Барбе лишь урчал довольно, розовея всем телом и купаясь в сладком поту.
— Надо же — не думал, что будет так хорошо, — резюмировал, по команде поворачиваясь на спину. Волосы наполовину распустились, повисли плакучей ивой. Небольшой шрам на левой стороне груди стал виден во всей красе: треугольный, вдавленный, в обрамлении беловатых рубцов. Жуткий: немного выше сердца.
Оленя ранили стрелой.
Святой Себастьян работы Джованни Франческо Барбьери, по прозвищу Гверчино, с одной-единственной раной над левым соском и единственной каплей густой крови из неё.
И горестно поникшим членом.
— По-моему, тебе вредно благодушествовать, — рассудила Галина по внешности хладнокровно и сжимаясь внутри от
Бросила отработанный материал и рукавицы наземь, поискала глазами по сторонам.

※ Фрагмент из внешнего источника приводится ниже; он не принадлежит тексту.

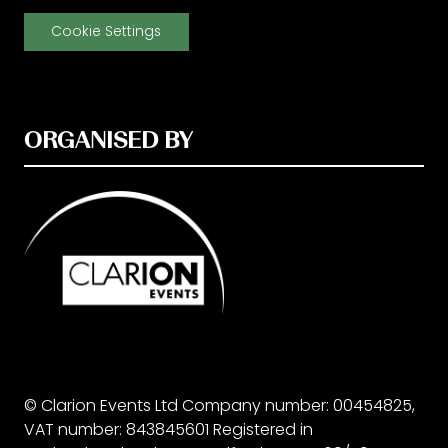
Cookie Settings
ORGANISED BY
© Clarion Events Ltd Company number: 00454825,
VAT number: 843845601 Registered in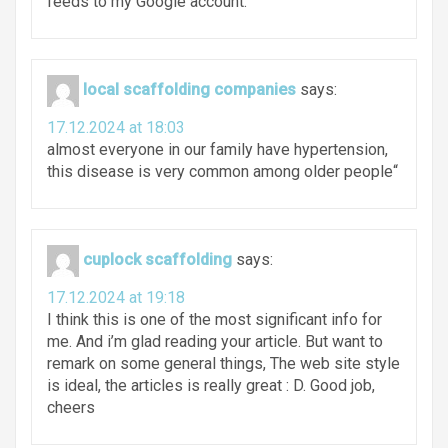
feeds to my Google account.
local scaffolding companies
says:
17.12.2024 at 18:03
almost everyone in our family have hypertension,
this disease is very common among older people“
cuplock scaffolding
says:
17.12.2024 at 19:18
I think this is one of the most significant info for
me. And i’m glad reading your article. But want to
remark on some general things, The web site style
is ideal, the articles is really great : D. Good job,
cheers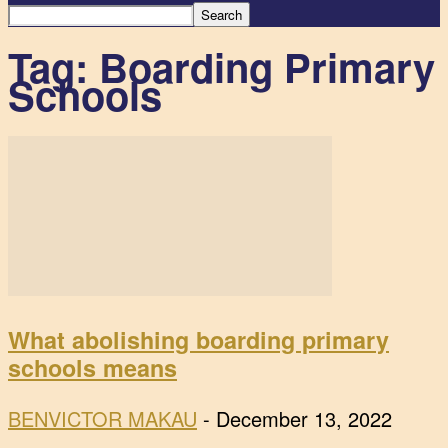
Tag: Boarding Primary
Schools
What abolishing boarding primary
schools means
BENVICTOR MAKAU
-
December 13, 2022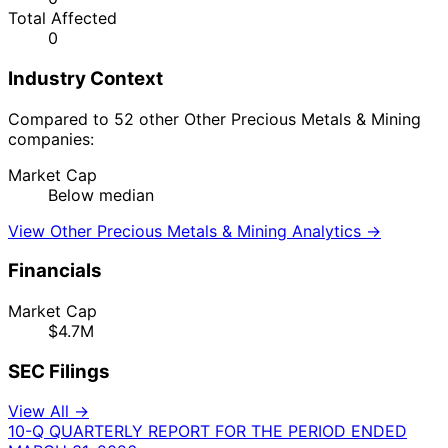
Total Affected
0
Industry Context
Compared to 52 other Other Precious Metals & Mining
companies:
Market Cap
Below median
View Other Precious Metals & Mining Analytics →
Financials
Market Cap
$4.7M
SEC Filings
View All →
10-Q
QUARTERLY REPORT FOR THE PERIOD ENDED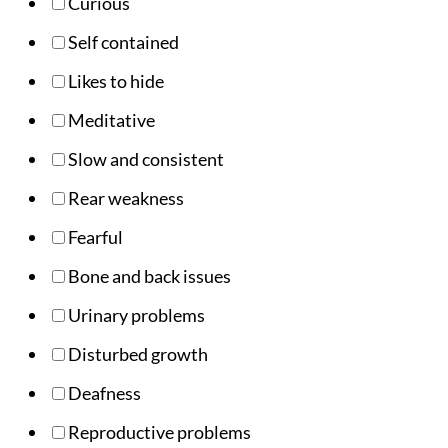
Curious
Self contained
Likes to hide
Meditative
Slow and consistent
Rear weakness
Fearful
Bone and back issues
Urinary problems
Disturbed growth
Deafness
Reproductive problems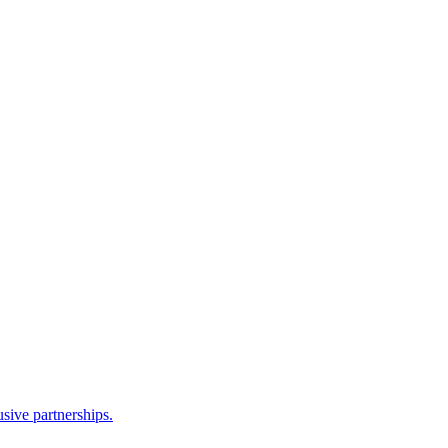
sive partnerships.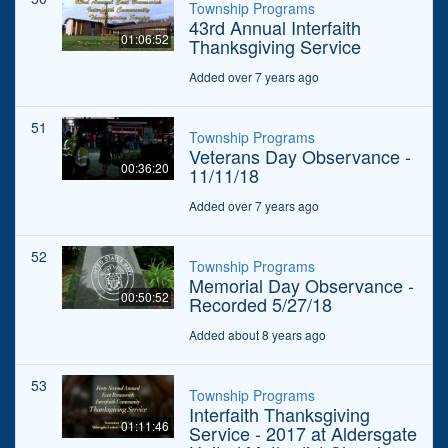
Township Programs
43rd Annual Interfaith
01:06:52
Thanksgiving Service
Added over 7 years ago
51
Township Programs
Veterans Day Observance -
00:36:20
11/11/18
Added over 7 years ago
52
Township Programs
Memorial Day Observance -
00:50:52
Recorded 5/27/18
Added about 8 years ago
53
Township Programs
Interfaith Thanksgiving
01:11:46
Service - 2017 at Aldersgate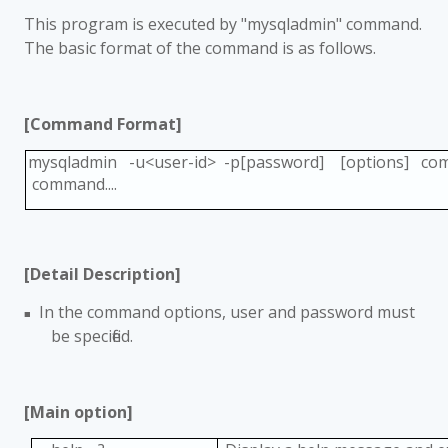
This program is executed by "mysqladmin" command.
The basic format of the command is as follows.
[Command Format]
mysqladmin -u<user-id> -p[password] [options] c
command....
[Detail Description]
In the command options, user and password must
■
be specified.
[Main option]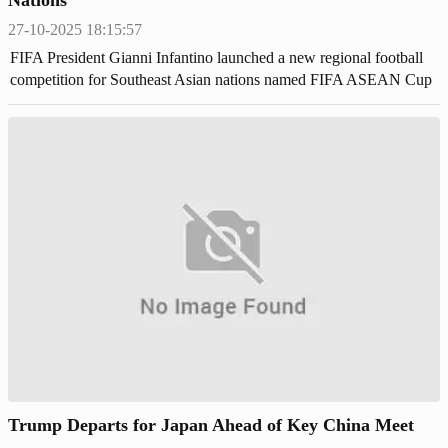
27-10-2025 18:15:57
FIFA President Gianni Infantino launched a new regional football
competition for Southeast Asian nations named FIFA ASEAN Cup
during the ASEAN summit in Malaysia.
Trump Departs for Japan Ahead of Key China Meet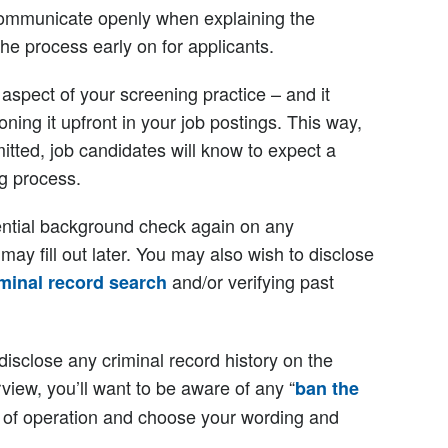
o communicate openly when explaining the
e process early on for applicants.
 aspect of your screening practice – and it
ng it upfront in your job postings. This way,
itted, job candidates will know to expect a
g process.
tial background check again on any
may fill out later. You may also wish to disclose
and/or verifying past
iminal record search
-disclose any criminal record history on the
erview, you’ll want to be aware of any “
ban the
(s) of operation and choose your wording and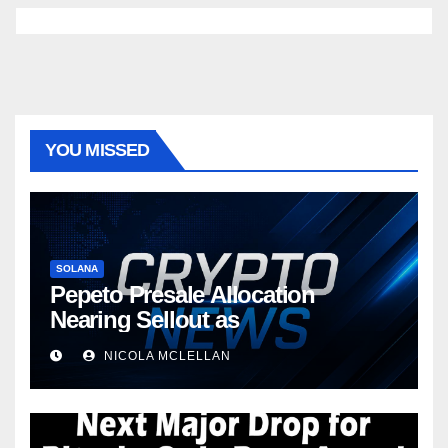
YOU MISSED
SOLANA
Pepeto Presale Allocation
Nearing Sellout as
NICOLA MCLELLAN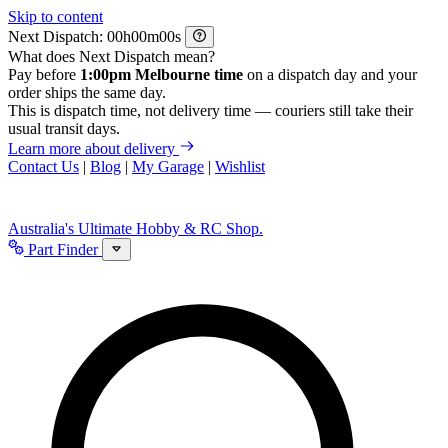
Skip to content
Next Dispatch:
h
m
s
What does Next Dispatch mean?
Pay before
1:00pm Melbourne time
on a dispatch day and your
order ships the same day.
This is dispatch time, not delivery time — couriers still take their
usual transit days.
Learn more about delivery
Contact Us
|
Blog
|
My Garage
|
Wishlist
Australia's Ultimate Hobby & RC Shop.
Part Finder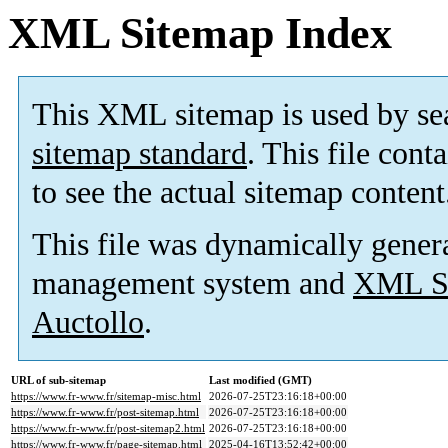
XML Sitemap Index
This XML sitemap is used by se
sitemap standard
. This file cont
to see the actual sitemap content
This file was dynamically gener
management system and
XML Si
Auctollo
.
URL of sub-sitemap
Last modified (GMT)
https://www.fr-www.fr/sitemap-misc.html
2026-07-25T23:16:18+00:00
https://www.fr-www.fr/post-sitemap.html
2026-07-25T23:16:18+00:00
https://www.fr-www.fr/post-sitemap2.html
2026-07-25T23:16:18+00:00
https://www.fr-www.fr/page-sitemap.html
2025-04-16T13:52:42+00:00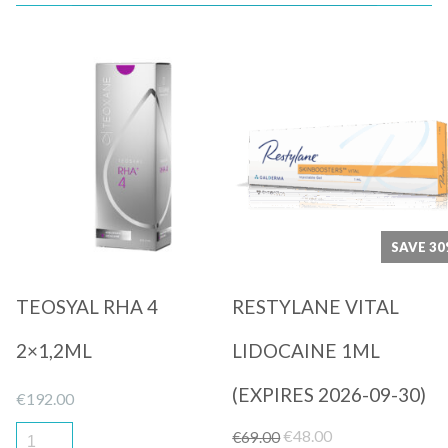
Quick View
Quick View
SAVE 3
TEOSYAL RHA 4
RESTYLANE VITAL
2×1,2ML
LIDOCAINE 1ML
(EXPIRES 2026-09-30)
€
192.00
Original
Current
€
48.00
€
69.00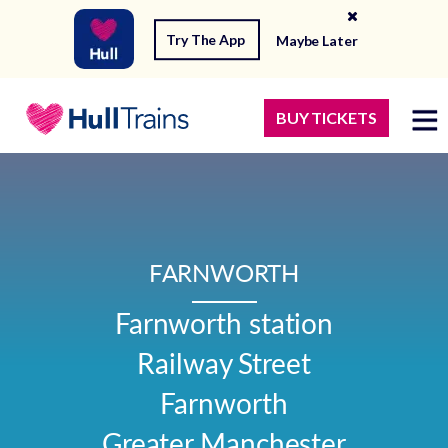
Try The App
Maybe Later
BUY TICKETS
FARNWORTH
Farnworth station

Railway Street

Farnworth

Greater Manchester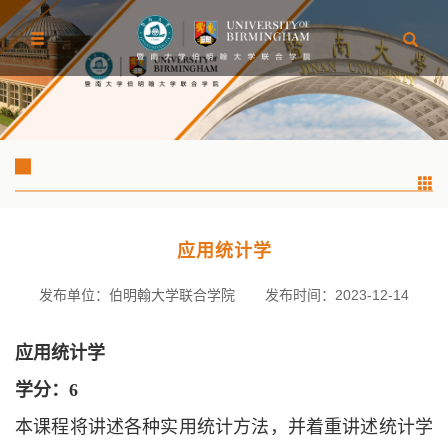
应用统计学
发布单位：伯明翰大学联合学院
发布时间：2023-12-14
应用统计学
学分：
6
本课程将讲述各种实用统计方法，并着重讲述统计学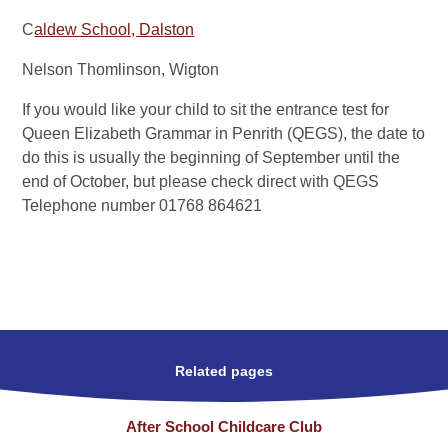
C
aldew School, Dalston
Nelson Thomlinson, Wigton
If you would like your child to sit the entrance test for
Queen Elizabeth Grammar in Penrith (QEGS),
the date to
do this is usually the beginning of September until the
end of October, but please check direct with QEGS
Telephone number 01768 864621
Related pages
After School Childcare Club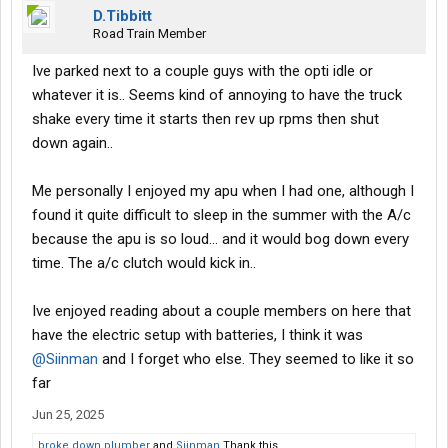
D.Tibbitt
Road Train Member
Ive parked next to a couple guys with the opti idle or
whatever it is.. Seems kind of annoying to have the truck
shake every time it starts then rev up rpms then shut
down again..
Me personally I enjoyed my apu when I had one, although I
found it quite difficult to sleep in the summer with the A/c
because the apu is so loud... and it would bog down every
time. The a/c clutch would kick in..
Ive enjoyed reading about a couple members on here that
have the electric setup with batteries, I think it was
@Siinman
and I forget who else. They seemed to like it so
far
Jun 25, 2025
broke down plumber
and
Siinman
Thank this.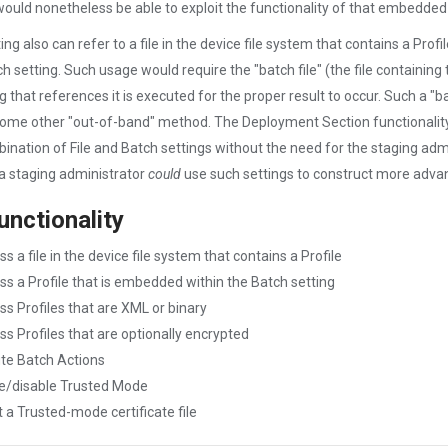
would nonetheless be able to exploit the functionality of that embedded 
ing also can refer to a file in the device file system that contains a Prof
ch setting. Such usage would require the "batch file" (the file containing 
g that references it is executed for the proper result to occur. Such a "ba
some other "out-of-band" method. The Deployment Section functionalit
ination of File and Batch settings without the need for the staging admini
 a staging administrator
could
use such settings to construct more adva
unctionality
s a file in the device file system that contains a Profile
ss a Profile that is embedded within the Batch setting
ss Profiles that are XML or binary
ss Profiles that are optionally encrypted
te Batch Actions
e/disable Trusted Mode
 a Trusted-mode certificate file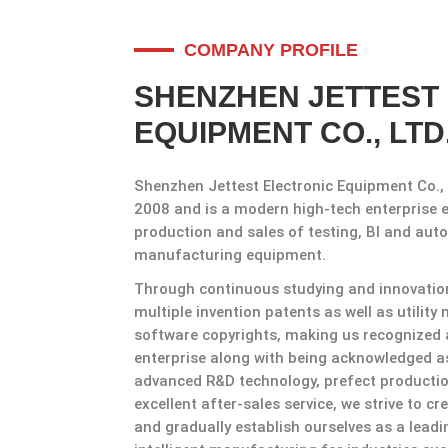
COMPANY PROFILE
SHENZHEN JETTEST
EQUIPMENT CO., LTD
Shenzhen Jettest Electronic Equipment Co., 
2008 and is a modern high-tech enterprise 
production and sales of testing, Bl and auto
manufacturing equipment.
Through continuous studying and innovation 
multiple invention patents as well as utilit
software copyrights, making us recognized 
enterprise along with being acknowledged as
advanced R&D technology, prefect product
excellent after-sales service, we strive to c
and gradually establish ourselves as a lead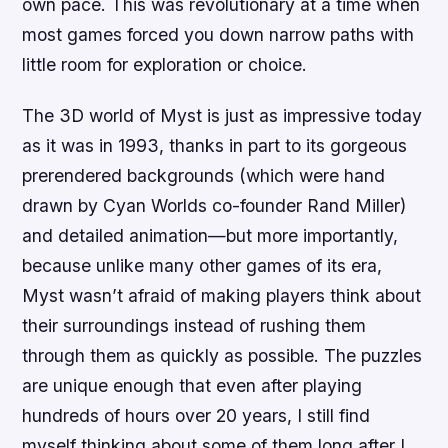
own pace. This was revolutionary at a time when
most games forced you down narrow paths with
little room for exploration or choice.
The 3D world of Myst is just as impressive today
as it was in 1993, thanks in part to its gorgeous
prerendered backgrounds (which were hand
drawn by Cyan Worlds co-founder Rand Miller)
and detailed animation—but more importantly,
because unlike many other games of its era,
Myst wasn’t afraid of making players think about
their surroundings instead of rushing them
through them as quickly as possible. The puzzles
are unique enough that even after playing
hundreds of hours over 20 years, I still find
myself thinking about some of them long after I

Рауди неряха, уж какое ни на то полотенчико да оставит после себя нестираным. Ага, вот.
— Раз уж мы взялись играть. Сейчас я оботрусь вот этим лоскутом, смешаю свой трудовой пот с запахом другого твоего брата. Завяжу им тебе глаза. Но до того — смотри.
Сняла с той же притолоки нечто, как две капли воды похожее на липовое мочало. Скрученное и связанное так, как в Рутене продавали на сельских базарах — с одного конца косица, с другого махры. Из лыка мочало — любви начало.
«Не то, что ты, может быть, сначала подумал».
— Даже пощупать можешь. Ничего плохого, вообще-то. Кожа тонкая, мягкая.
— У кого — у меня?
— Ты-то причём? Монашья шкура выделана как на коракле из твоей старой баллады.
Расправила плеть, длинно провела по выпуклостям левой руки. Тоже наработка нашего с Орри муженька, однако.
— Можно, я только зажмурюсь?
— Нет. Ухватись руками за края лавки и ни о чём лишнем не думай — знай рисуй себе прельстительные картинки в голове.
Намотала тряпицу пошире, чтобы и в нос ему пряным духом отдавало. Заодно и локоны прихватила.
— Не гуляй этим вокруг дырки, ладно? — смутно пробормотал Барбе. — Там только и ковырялись всяким острым железом, пока я выздоравливал. Абсцессы, субсцессы, пневмотораксы…
Галина не ответила: голос не слишком похож на альт, не говоря о сладостном баритоне. Вмиг разрушит впечатление. Молча опустила кисть, перетянула под сосками. Он вздрогнул, как от ножа.
Прошла чуть ниже. Нет, рано. Как-то не так он боится.
Толкнула в плечо — повернись обратно. Подтянула кверху за бёдра, чтобы стал на колени.
«Единственное поле, на коем генерал подчиняется солдату».
Хвосты гуляли сами по себе, по наитию выделывали такое, что и представить было совестно.
— Не больно ничуть, — тихонько приговаривал тем временем пациент. — Щекотно.
С досады подхватила болтающийся в стороне конец повязки, ткнула ему в рот: не дразнись. Прижмёт как следует — авось ухитришься, выплюнешь.
Перебрала рукоять в другую руку. И снова.
Но тут он сам неловко повернулся и упал на спину, хватаясь рукой за сердце. Тряпка сползла уже вся, тёмные с проседью волосы наполовину закрыли лицо.
— Барб, дурень старый.
— Шут, — Галина даже не поняла сразу, что это он так ей возразил. — Королевский шут.
— Ты о чём?
— Так я тогда Кьяру сказал, — видимо, во рту что-то помялось, и речь давалась ему с некоторым трудом. — Долг шута — заменить собой короля. И больше нет тайн. Нет мучений. И ничего не страшно. Понимаешь?